And if the bottles have cork stoppers, they need to be stored on their side to prevent the cork drying out. This isn't an issue with screw tops.

And that's pretty much it. If you don't have a cooler or cellar, keeping them in a cool, dark cupboard is still going to help...

I did a deep dive into Stack Exchange because I thought this question would've been asked before! But, it has not. That doesn't mean that the answer isn't super easy to find.
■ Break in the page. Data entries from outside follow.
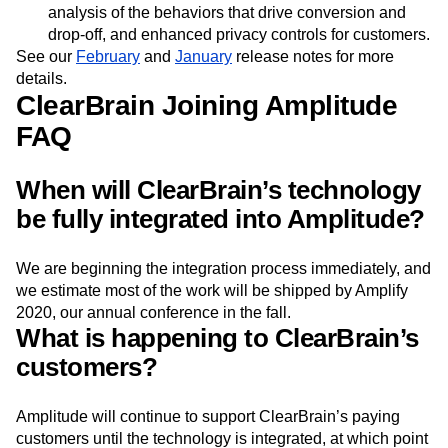
integration with Intercom, a data ingestion tool for
Adobe Marketing Cloud customers, automated
analysis of the behaviors that drive conversion and
drop-off, and enhanced privacy controls for customers.
See our
February
and
January
release notes for more
details.
ClearBrain Joining Amplitude
FAQ
When will ClearBrain’s technology
be fully integrated into Amplitude?
We are beginning the integration process immediately, and
we estimate most of the work will be shipped by Amplify
2020, our annual conference in the fall.
What is happening to ClearBrain’s
customers?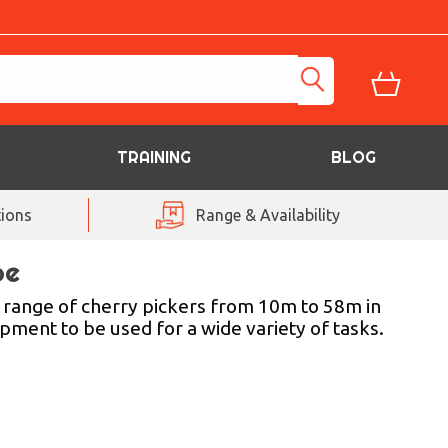
TRAINING
BLOG
ions
Range & Availability
be
 range of cherry pickers from 10m to 58m in
uipment to be used for a wide variety of tasks.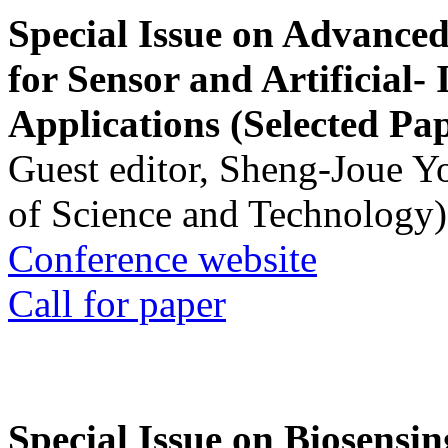
Special Issue on Advanced
for Sensor and Artificial- 
Applications (Selected Pa
Guest editor, Sheng-Joue Y
of Science and Technology)
Conference website
Call for paper
Special Issue on Biosensin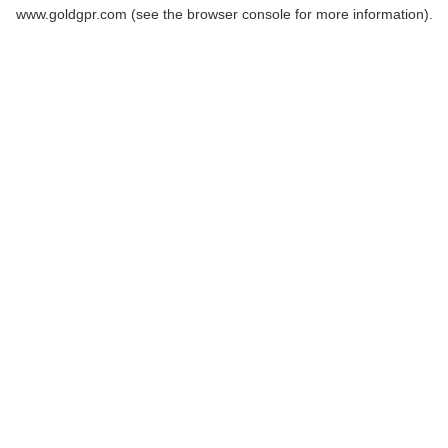
www.goldgpr.com
(see the
browser console
for more information).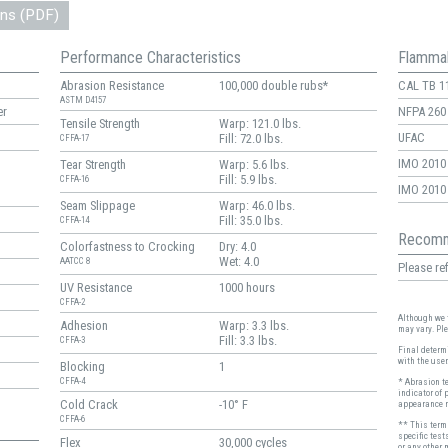
ons (PDF)
Performance Characteristics
Flammab
Abrasion Resistance
100,000 double rubs*
CAL TB 1
ASTM D4157
er
NFPA 260
Tensile Strength
Warp: 121.0 lbs.
UFAC
Fill: 72.0 lbs.
CFFA-17
IMO 2010 
Tear Strength
Warp: 5.6 lbs.
Fill: 5.9 lbs.
CFFA-16
IMO 2010 
Seam Slippage
Warp: 46.0 lbs.
Fill: 35.0 lbs.
CFFA-14
Recomm
Colorfastness to Crocking
Dry: 4.0
Wet: 4.0
AATCC 8
Please ref
UV Resistance
1000 hours
CFFA-2
Although we t
Adhesion
Warp: 3.3 lbs.
may vary. Pl
Fill: 3.3 lbs.
CFFA-3
Final determi
with the user
Blocking
1
CFFA-4
* Abrasion t
indicator of 
Cold Crack
-10° F
appearance r
CFFA-6
** This term 
specific test
Flex
30,000 cycles
or any other 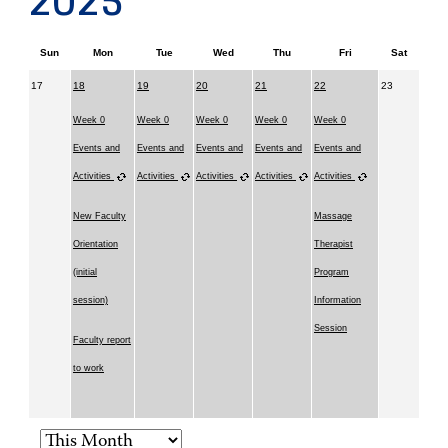
2025
Sun
Mon
Tue
Wed
Thu
Fri
Sat
17
18
19
20
21
22
23
Week 0
Week 0
Week 0
Week 0
Week 0
Events and
Events and
Events and
Events and
Events and
Activities
Activities
Activities
Activities
Activities
New Faculty
Massage
Orientation
Therapist
(initial
Program
session)
Information
Session
Faculty report
to work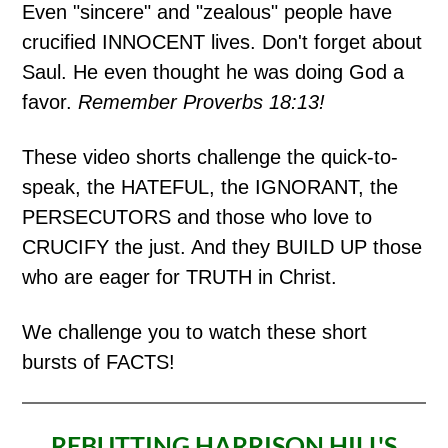
Even "sincere" and "zealous" people have
crucified INNOCENT lives. Don't forget about
Saul. He even thought he was doing God a
favor.
Remember Proverbs 18:13!
These video shorts challenge the quick-to-
speak, the HATEFUL, the IGNORANT, the
PERSECUTORS and those who love to
CRUCIFY the just. And they BUILD UP those
who are eager for TRUTH in Christ.
We challenge you to watch these short
bursts of FACTS!
REBUTTING HARRISON HILL'S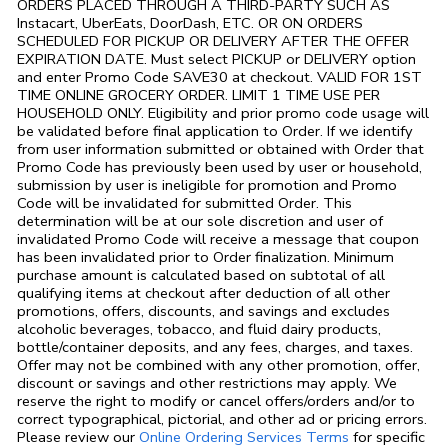
ORDERS PLACED THROUGH A THIRD-PARTY SUCH AS
Instacart, UberEats, DoorDash, ETC. OR ON ORDERS
SCHEDULED FOR PICKUP OR DELIVERY AFTER THE OFFER
EXPIRATION DATE. Must select PICKUP or DELIVERY option
and enter Promo Code SAVE30 at checkout. VALID FOR 1ST
TIME ONLINE GROCERY ORDER. LIMIT 1 TIME USE PER
HOUSEHOLD ONLY. Eligibility and prior promo code usage will
be validated before final application to Order. If we identify
from user information submitted or obtained with Order that
Promo Code has previously been used by user or household,
submission by user is ineligible for promotion and Promo
Code will be invalidated for submitted Order. This
determination will be at our sole discretion and user of
invalidated Promo Code will receive a message that coupon
has been invalidated prior to Order finalization. Minimum
purchase amount is calculated based on subtotal of all
qualifying items at checkout after deduction of all other
promotions, offers, discounts, and savings and excludes
alcoholic beverages, tobacco, and fluid dairy products,
bottle/container deposits, and any fees, charges, and taxes.
Offer may not be combined with any other promotion, offer,
discount or savings and other restrictions may apply. We
reserve the right to modify or cancel offers/orders and/or to
correct typographical, pictorial, and other ad or pricing errors.
Link Opens in
Please review our
Online Ordering Services Terms
for specific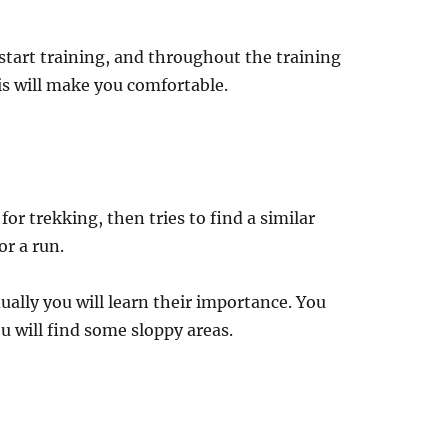
start training, and throughout the training
s will make you comfortable.
or trekking, then tries to find a similar
or a run.
ually you will learn their importance. You
u will find some sloppy areas.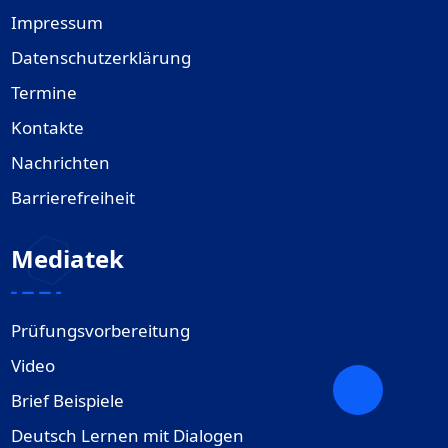
Impressum
Datenschutzerklärung
Termine
Kontakte
Nachrichten
Barrierefreiheit
Mediatek
Prüfungsvorbereitung
Video
Brief Beispiele
Deutsch Lernen mit Dialogen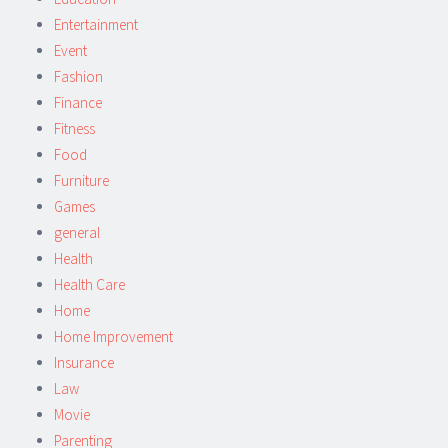
Entertainment
Event
Fashion
Finance
Fitness
Food
Furniture
Games
general
Health
Health Care
Home
Home Improvement
Insurance
Law
Movie
Parenting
First of all, not all wines are meant to be aged. The vast majority of wines are meant to consume when you pick them up at the store. How can you tell which are which? Mainly on price (although not always the case). As the price point goes higher, these wines have been made with aging in mind and many times are unpalatable at a younger age. Red wines are meant to age longer because the tannins (the thing that gives red wine it's color) are an anti-oxidant. Some white wines like Riesling can age for decades. Champagnes can age for a long time, but because of their delicate nature and the cork and the whole CO2 pressure thing, they are harder to age. I've had some nicely aged Champagnes.

So basically, keep it in the dark and as close to freezing as possible. Some say that 55F is the best temperature, but actually the closer to freezing you get makes it keep longer. The problem is that for bottles with corks you should have a relatively high humidity so the corks don't dry out.

The myth that wines with screw caps don't age has been debunked by the Australian wine industry because the have mostly moved to screw caps and the wines age just fine if differently than bottles with corks.

Aging of Wine from Wikipedia pretty much tells you the whole story.